There are plenty of great coaches out there with no formal certification and plenty of coaches with certification who are mediocre at best. Credentials can tell you a lot, though, especially if they’re from an organization you’ve never heard of, or if they’re specialized in something other than the form of lifting you want to train in.
What does the coach’s current and former students have to say about them? If you can contact any of the students who have worked with the coach, either currently or in the past, you can get their opinion on the coach. Look for both some current students and some former students.
When talking to former students, ask them why they moved away from the coach. Some of them will have moved to a new phase of their career, or even moved geographically such that they can’t keep up the relationship. Others find that it wasn’t a good fit or that they had a falling out, and may have less flattering things to say.

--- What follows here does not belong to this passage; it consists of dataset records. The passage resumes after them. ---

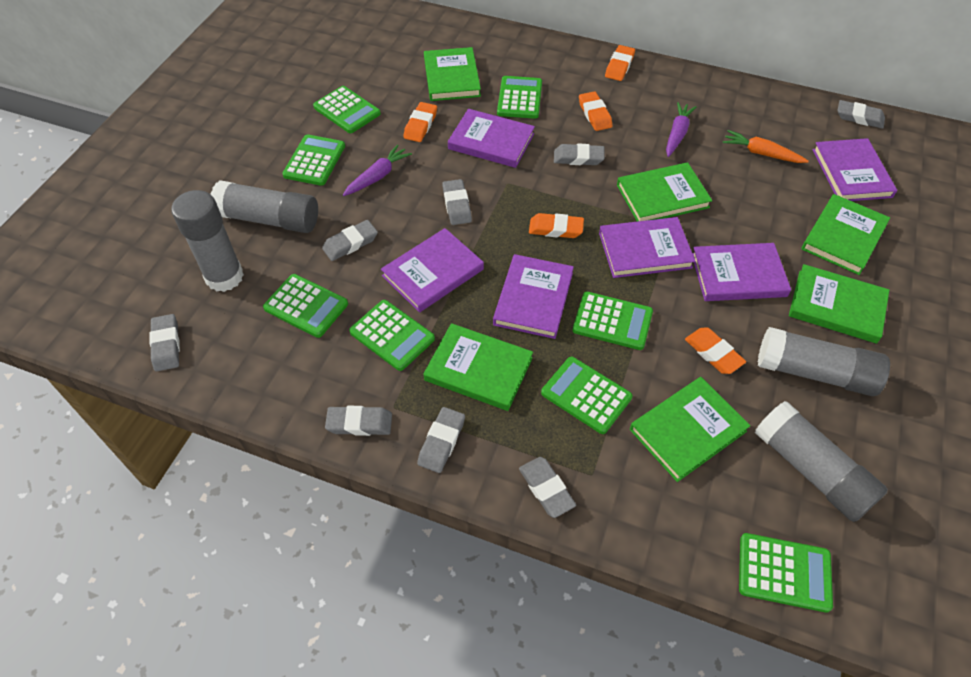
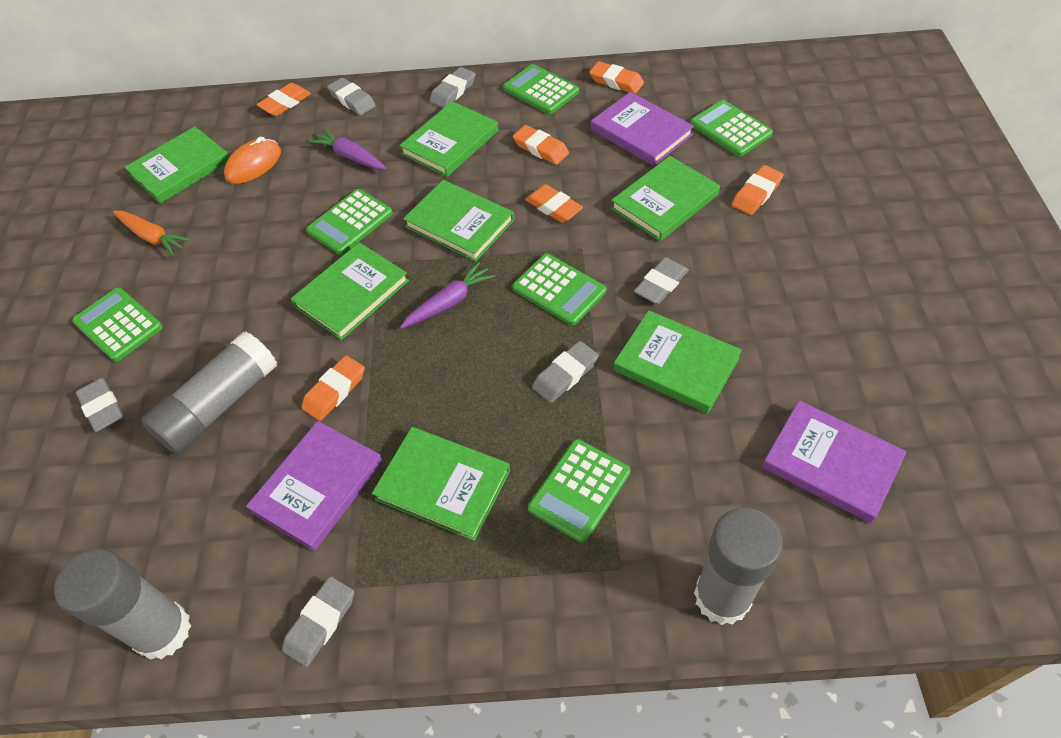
green book: 6 -> 7
green calculator: 8 -> 6
grey eraser: 8 -> 6
grey glue stick: 4 -> 3
orange eraser: 5 -> 6
orange mouse: 0 -> 1
purple book: 6 -> 3

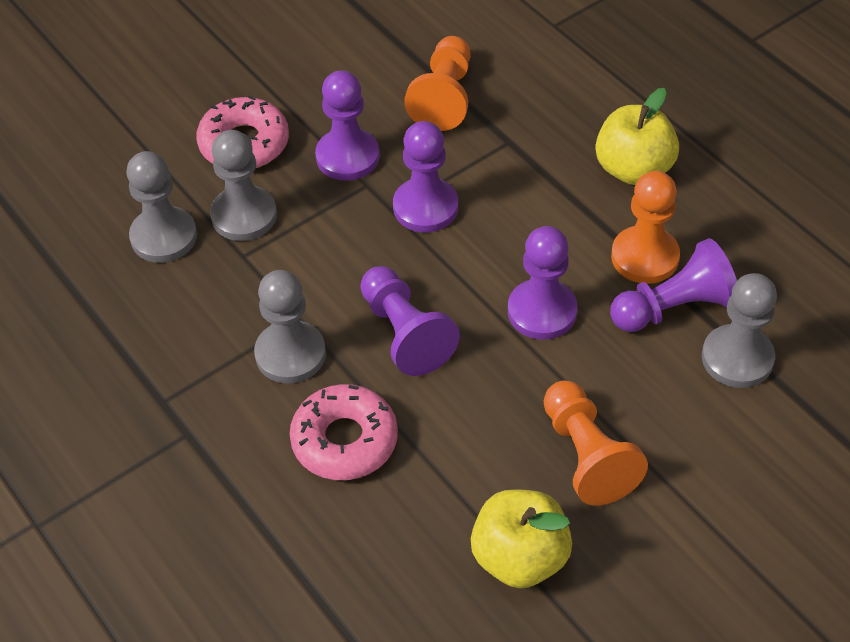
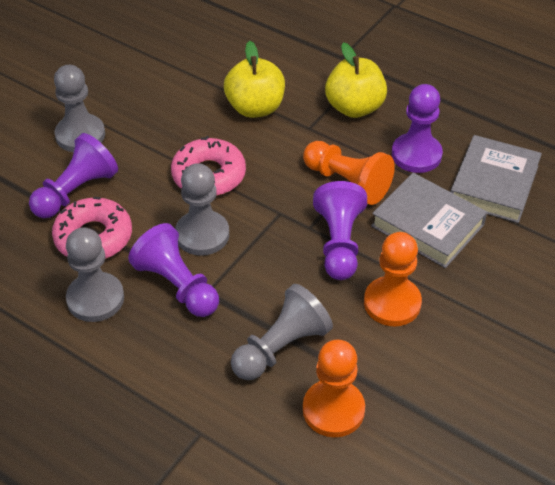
grey book: 0 -> 2
purple pawn: 5 -> 4

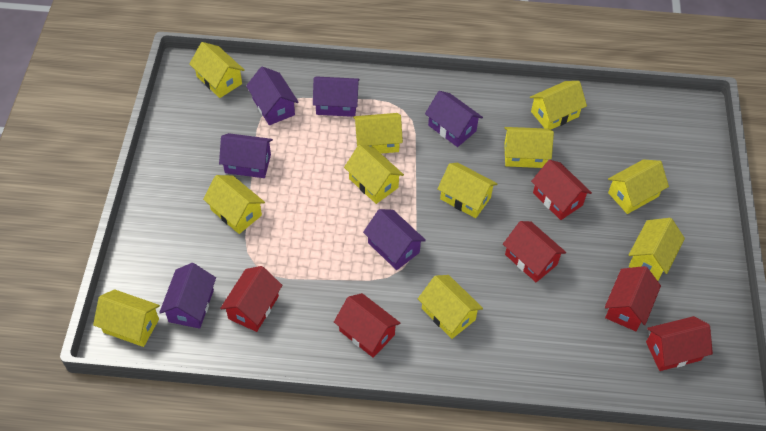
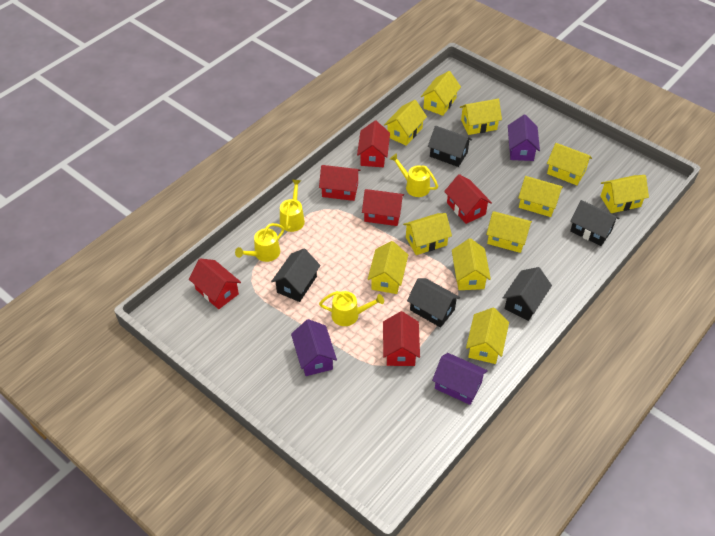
black house: 0 -> 5
purple house: 6 -> 3
yellow watering can: 0 -> 4

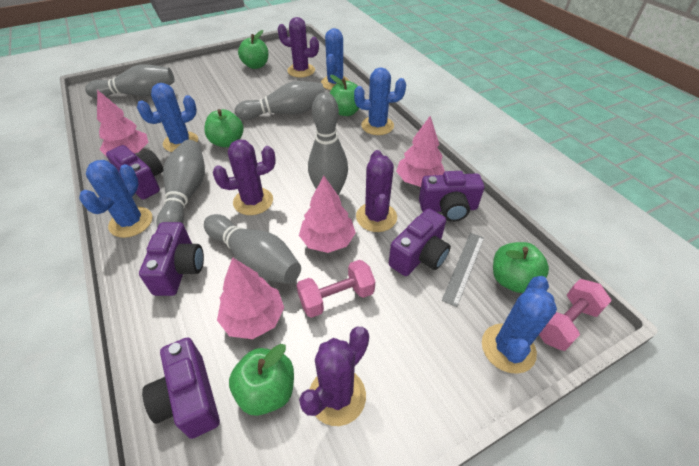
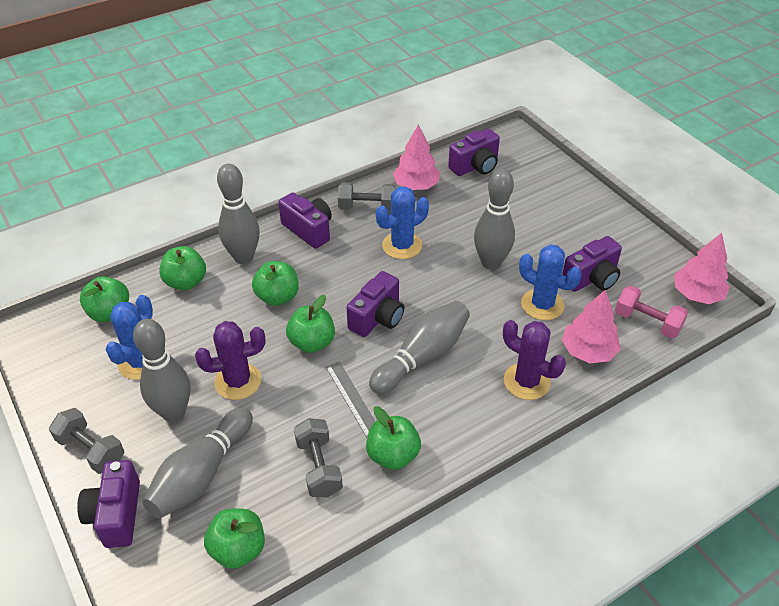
blue cactus: 5 -> 3
green apple: 5 -> 6
grey dumbbell: 0 -> 3
pink dumbbell: 2 -> 1
pink tree: 4 -> 3
purple cactus: 4 -> 2

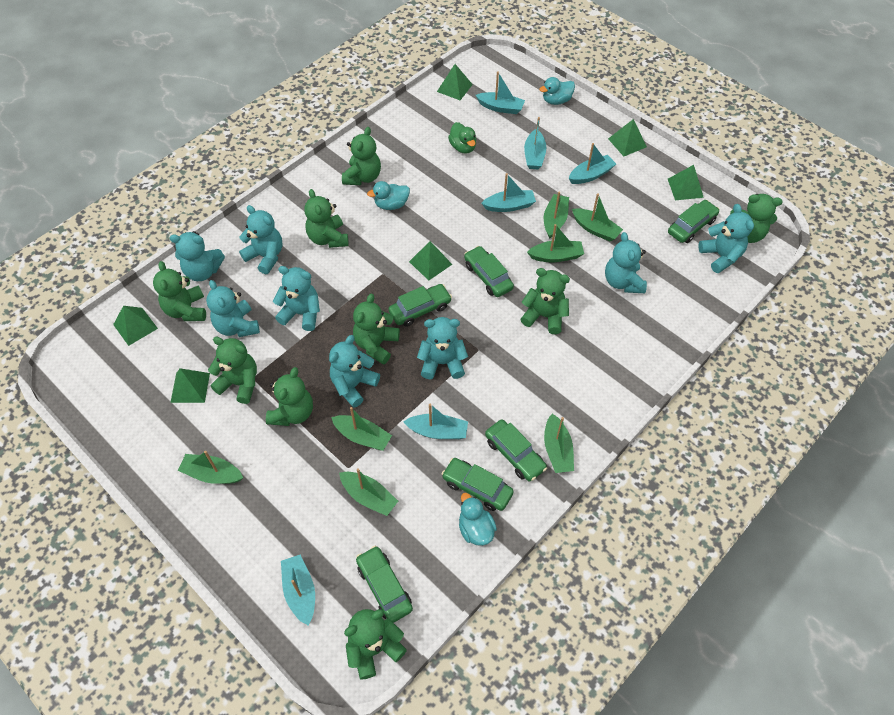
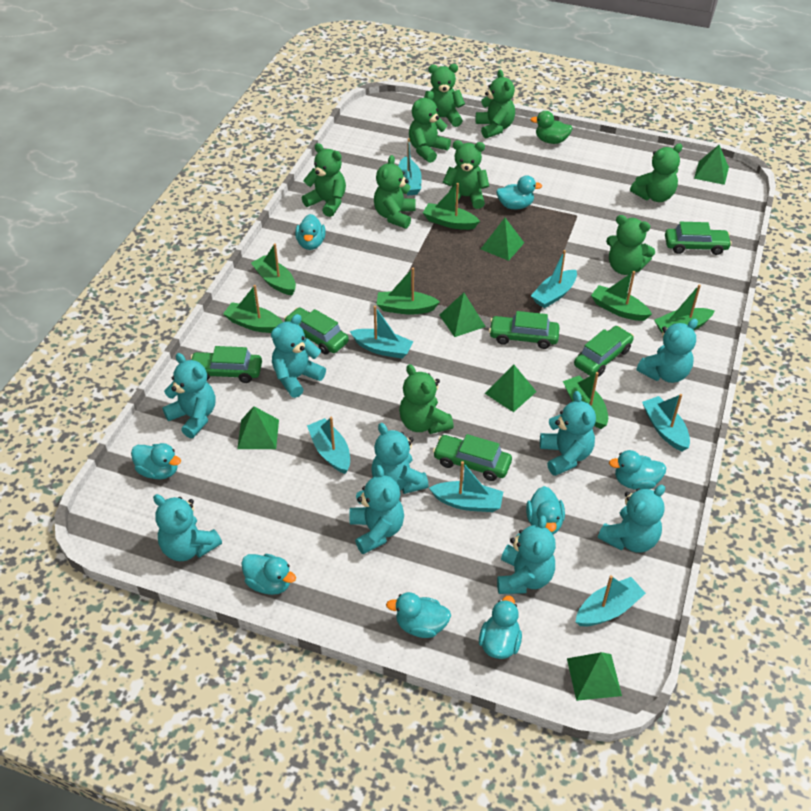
turquoise boat: 6 -> 7
turquoise duck: 3 -> 8
turquoise teddy bear: 8 -> 9

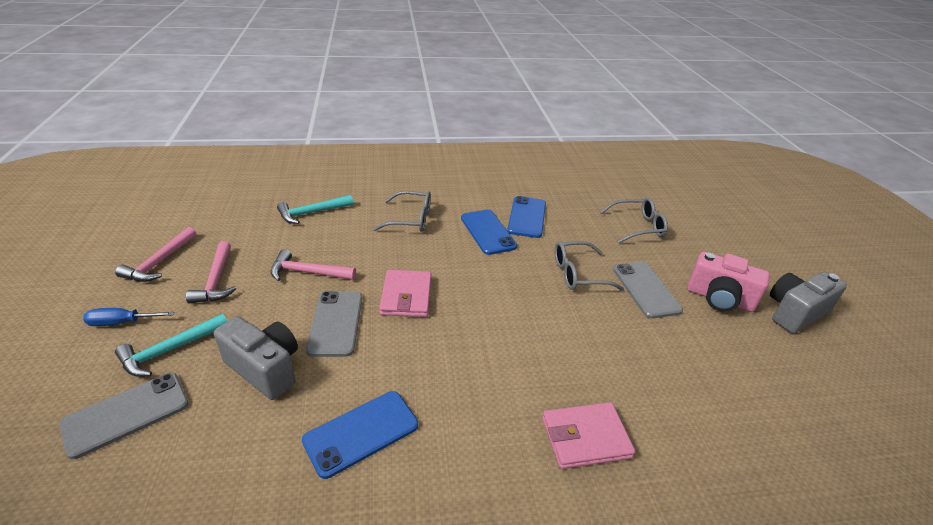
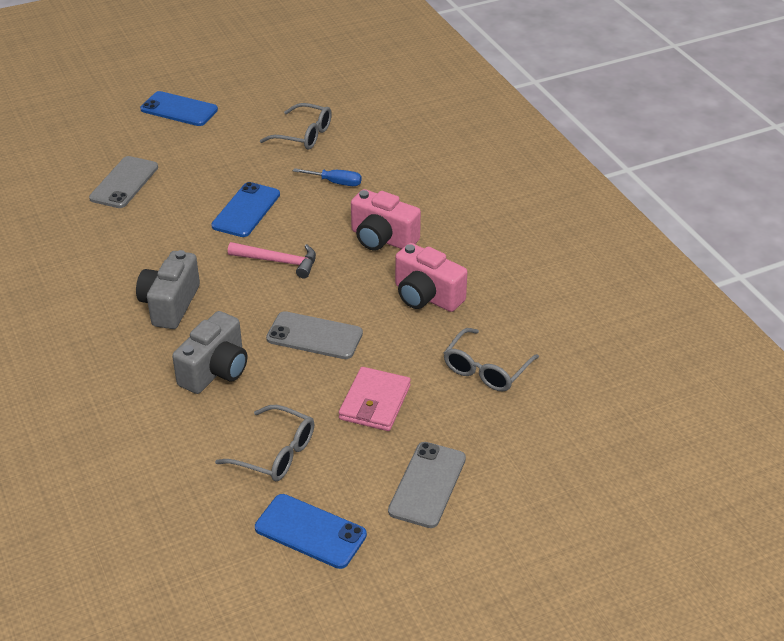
pink camera: 1 -> 2
pink hammer: 3 -> 1
pink wallet: 2 -> 1
turquoise hammer: 2 -> 0

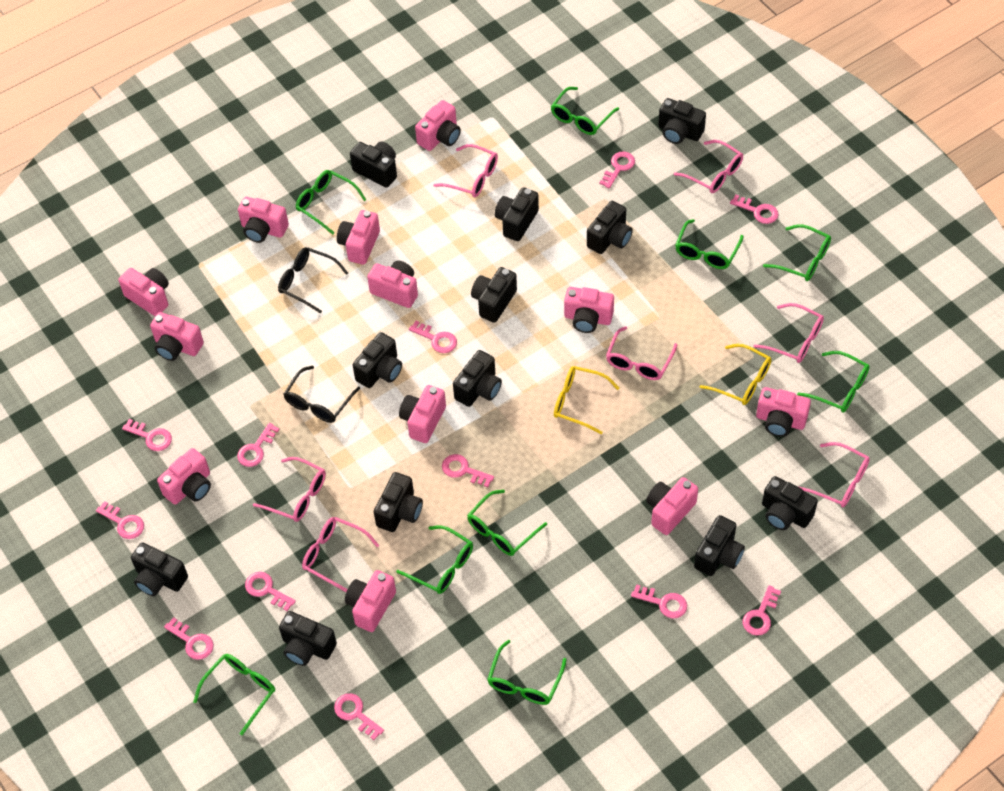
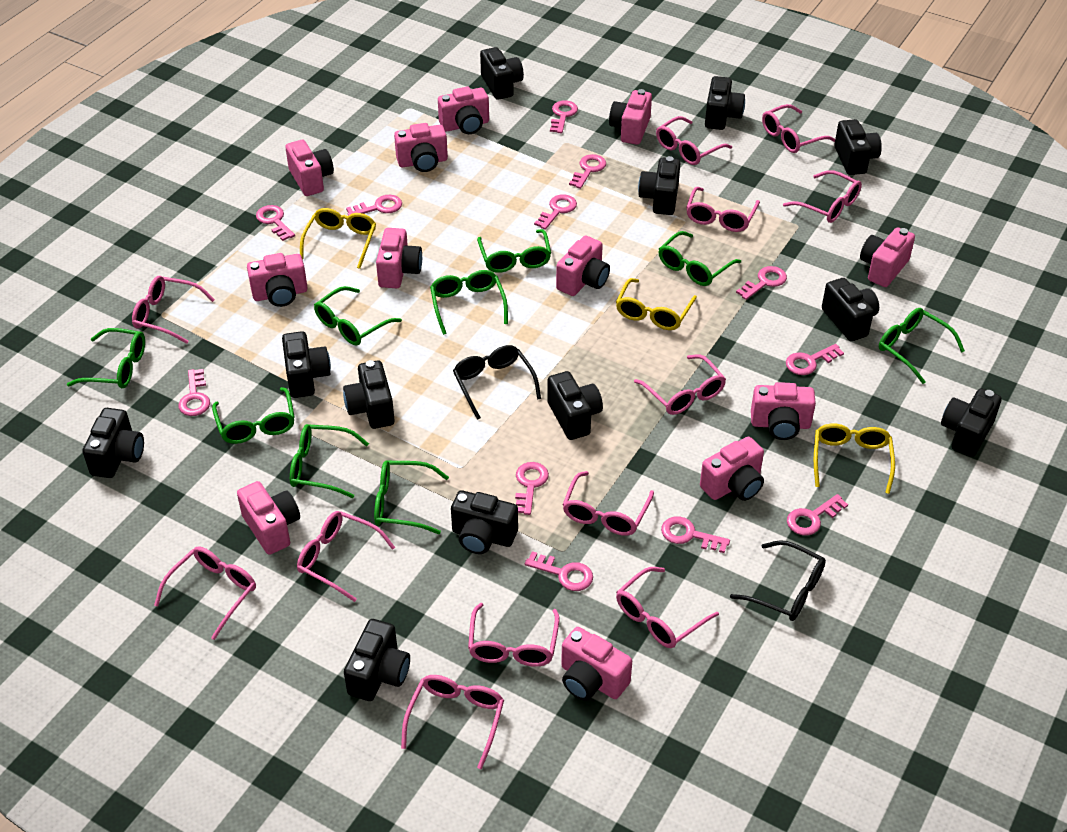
pink glasses: 7 -> 12
yellow glasses: 2 -> 3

As always, take it with a grain of salt, but take it.
How does it cost to work with the coach? In all things in life, you get what you pay for. In weight training, you only get the results of the effort you put in. In coaching, you only get the level of training you can afford. Going with a cheap coach likely means going with sub-par advice or hands-off training. Sure, some coaches are over-charging for what they offer, but it’s generally going to be worse if you go for one that’s too cheap versus one that’s too expensive.
Step 4: Pick a Coach and Work
Once you’ve evaluated your list of coaches, start at the top with the ones you really want to work with and apply. If you get into a class or gym or 1 on 1 training regimen with your top choice, great! If not, go to the next one on the list and work your way down until you find one you can work with.
From there, just work with them the way you can. Train hard, train actively, and listen to the coach. Determine if they have a personality you can’t mesh with, or they aren’t training the way you need, or they aren’t prepping you for your goals.
If you see too many red flags, remember; there are other coaches on your list, you can always try again. If your current coach isn’t working out, there’s no shame in leaving and trying another one until you find one who can work with you.